It's an age of individualism, but that's not news to
any of us. “My way or the highway,” however, has no precedents in
the Gospel nor in the witness of our Anabaptist “saints.” Whether
we excel at being arms, legs, eyes, ears or mouths, we are part of
one body; not recognizing this can turn the witness of the saints to
chaff.
For all the saints is
probably my all time favourite hymn tune and we sang it robustly here
at Hively. We made new friends and were greeted by some we hadn't
seen in years.

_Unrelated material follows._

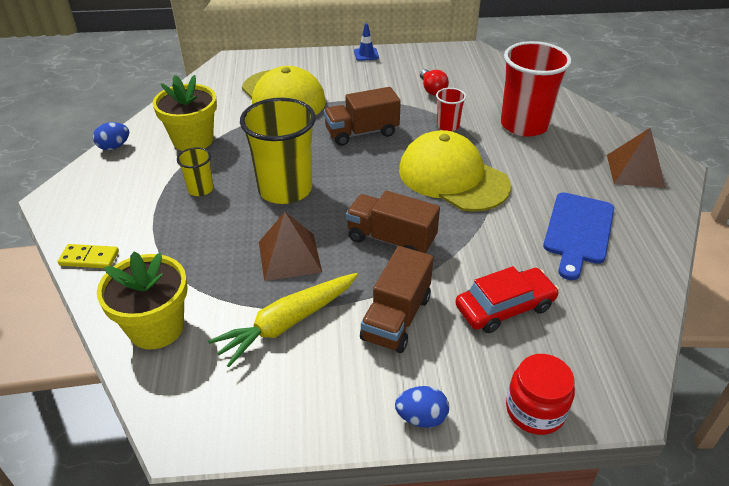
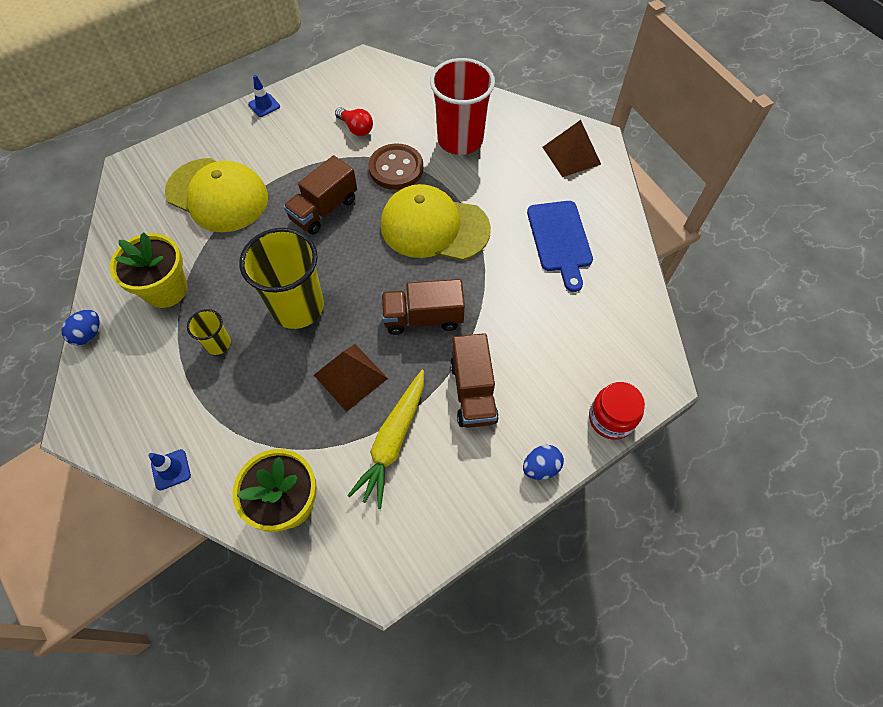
camera: 30 degrees left, 20 degrees up
(89, 258) = (171, 469): yellow domino -> blue traffic cone
(448, 126) = (396, 168): red cup -> brown button
(505, 307) = (545, 341): red car -> none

Beside us in the pew a wonderful lady who told us she
is also an Epp and a lovely lady in front of us who told us she, too, had
once been an Epp of the Nebraska variety and we very easily (and very
soon) gained the feeling that whether in Indiana, Nebraska, Ontario or
Saskatchewan, we are all inhabitants of a great cloud of witnesses,
the community of “saints.”
“Listen to me, you that pursue righteousness,
you that seek the Lord.
Look to the rock from which you were hewn,
and to the quarry from which you were dug.”
Isaiah 51:1
The quarry from which I was dug was Judeo-Christian, Gospel diverted, Anabaptist hewn, Mennonite labelled, Eigenheim sheltered. I can't deny it, I was born into a cloud of wonder, a community of saints.
What cloud do you recognize, and what saints are you most indebted to?